P-XRF analysis was carried out using a Bruker ‘Tracer-III SD’ portable device, and the resulting data was then compared against suitable reference data to determine the identities of the pigments. Four pigments from the manuscript were examined: red, white, yellow and green. In addition, the composition of the underlying paper was also assessed, and this datum was used as a ‘background’ so its influence could be removed from the results.
The data suggested that the four pigments are: red - vermilion; white - lead white; yellow - orpiment;
green - orpiment plus an organic blue (possibly indigo).
* Elements given in parentheses are present in minor quantities.
The manuscript was first photographed, and then the media cross-sectionally solubility tested with deionized (D/I) water, ethanol and a 50:50 mix. All media was soluble in water and 50:50.
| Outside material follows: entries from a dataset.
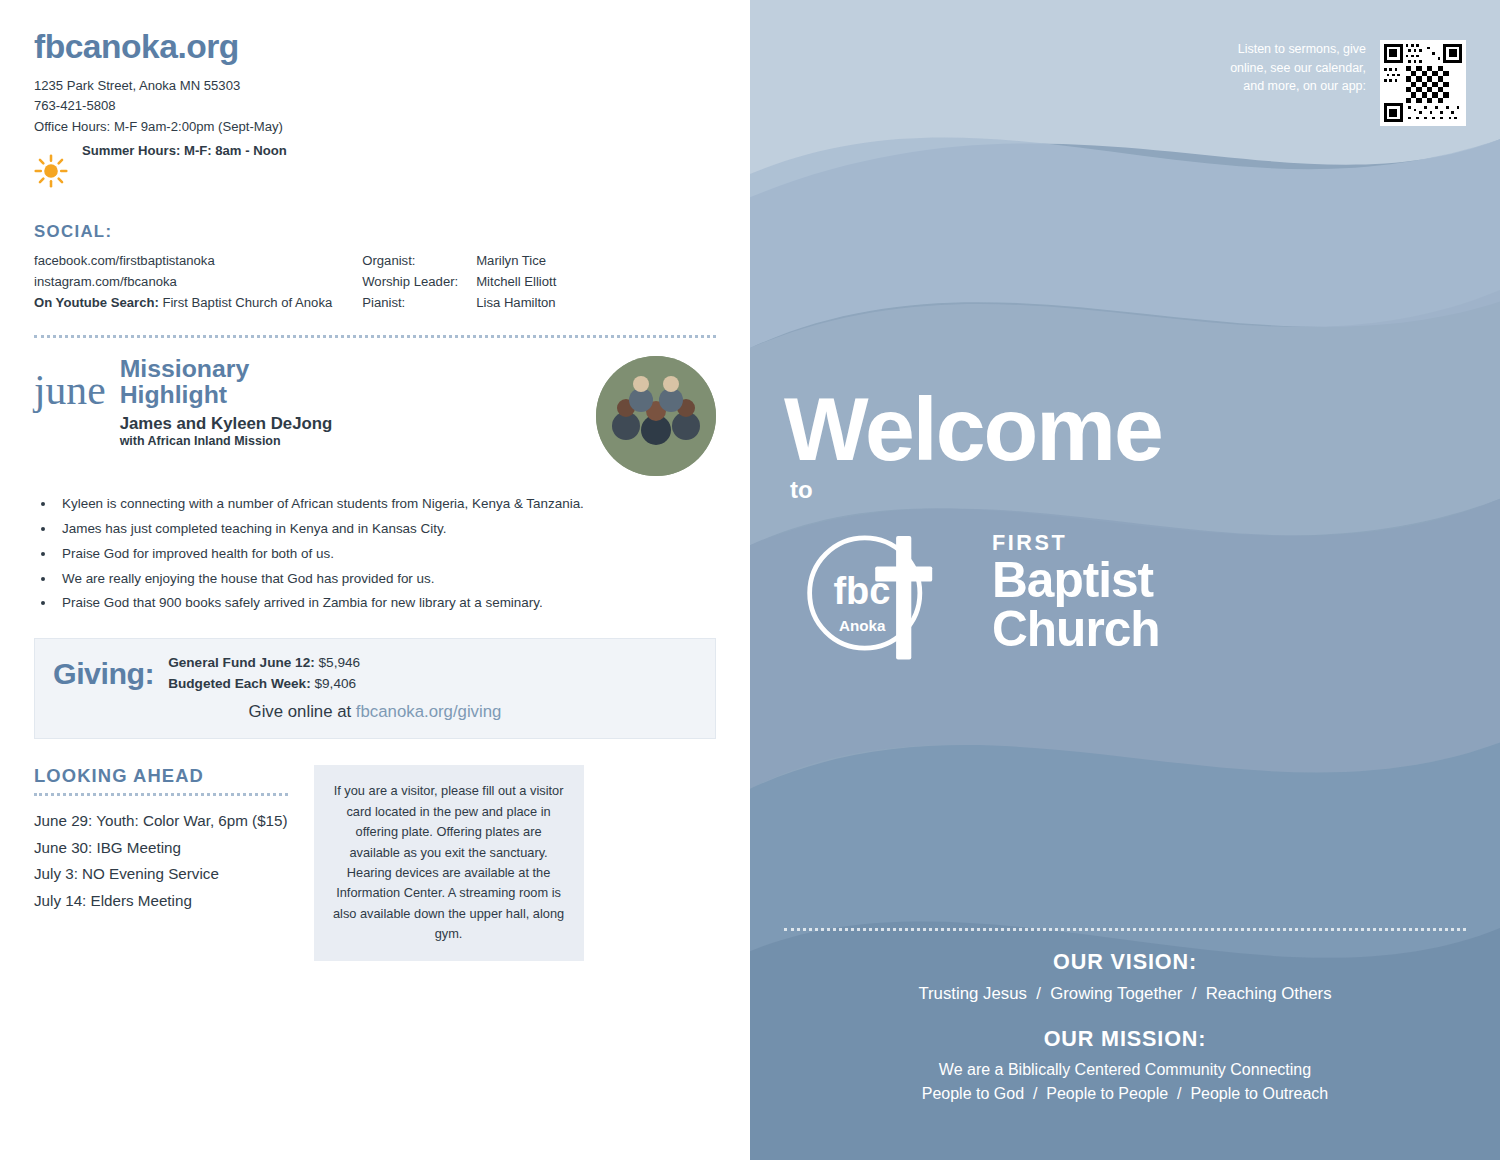fbcanoka.org
1235 Park Street, Anoka MN 55303
763-421-5808
Office Hours: M-F 9am-2:00pm (Sept-May)
Summer Hours: M-F: 8am - Noon
SOCIAL:
facebook.com/firstbaptistanoka
instagram.com/fbcanoka
On Youtube Search: First Baptist Church of Anoka
| Organist: | Marilyn Tice |
| Worship Leader: | Mitchell Elliott |
| Pianist: | Lisa Hamilton |
june
Missionary
Highlight
James and Kyleen DeJong
with African Inland Mission
Kyleen is connecting with a number of African students from Nigeria, Kenya & Tanzania.
James has just completed teaching in Kenya and in Kansas City.
Praise God for improved health for both of us.
We are really enjoying the house that God has provided for us.
Praise God that 900 books safely arrived in Zambia for new library at a seminary.
Giving:
General Fund June 12: $5,946
Budgeted Each Week: $9,406
Give online at fbcanoka.org/giving
LOOKING AHEAD
June 29: Youth: Color War, 6pm ($15)
June 30: IBG Meeting
July 3: NO Evening Service
July 14: Elders Meeting
If you are a visitor, please fill out a visitor card located in the pew and place in offering plate. Offering plates are available as you exit the sanctuary. Hearing devices are available at the Information Center. A streaming room is also available down the upper hall, along gym.
Listen to sermons, give
online, see our calendar,
and more, on our app:
Welcome
to
fbc Anoka
FIRST Baptist Church
OUR VISION:
Trusting Jesus / Growing Together / Reaching Others
OUR MISSION:
We are a Biblically Centered Community Connecting
People to God / People to People / People to Outreach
The dry surface mould was brushed gently with a sable brush into a HEPA filtered vacuum according to COSHH standards. Extreme care was taken during this process to limit loss of original media. To ensure absolute mould deactivation, the recto and verso of mould damaged areas were treated via local application of ethanol using a fine brush.
The manuscript was humidified in a controlled environment using a blotter, Bondina and Gore-Tex stack covered with a polythene sheet. This process relaxed the paper and reduced its distortions, enabling me to accurately realign the fibres, creases and tears using tweezers.
Straight after humidification the media was consolidated. Jun-Funori, a pure Japanese algae-based consolidant was made up to a 1.4% and inserted into a nebulizer. The nebulizer, which dispersed the consolidant in a fine mist, was then passed cross-sectionally over each panel on each side. The process was repeated twice until friable pigment was sufficiently consolidated, and the manuscript was left to dry. Jun-Funori was selected for the consolidant because it has documented success at consolidating friable media and it has a low refractive index so it is suitable for matte pigments. When emitted via nebulizer the particles penetrated between the friable pigments, adhering them to the paper.
A Japanese kozo paper ‘Nao 2.2’ was selected for infills and repairs due to colour, weight and availability. The paper was not toned as this would have taken up a large amount of time, and its likely inconsistency would have been more visually distracting than the selected paper.
The tears and holes were repaired with the kozo paper, torn and trimmed so the edges were neat but fibrous, and adhered with wheat starch paste (WSP). The losses were infilled with three layers of the paper, needled out along the loss edge, and adhered onto the manuscript again with WSP. This tri- laminate infill was of equal-weight to the manuscripts paper as desired.
The infills were trimmed with a straight-edge and scalpel and the manuscript refolded using a bone folder. The manuscript was finally re-housed in its original (cleaned) box.
The overall treatment took 113 hours, due to the sheer size of the object and the number of infills that needed to be carried out. The manuscript is now back in use and can be requested by readers - job done!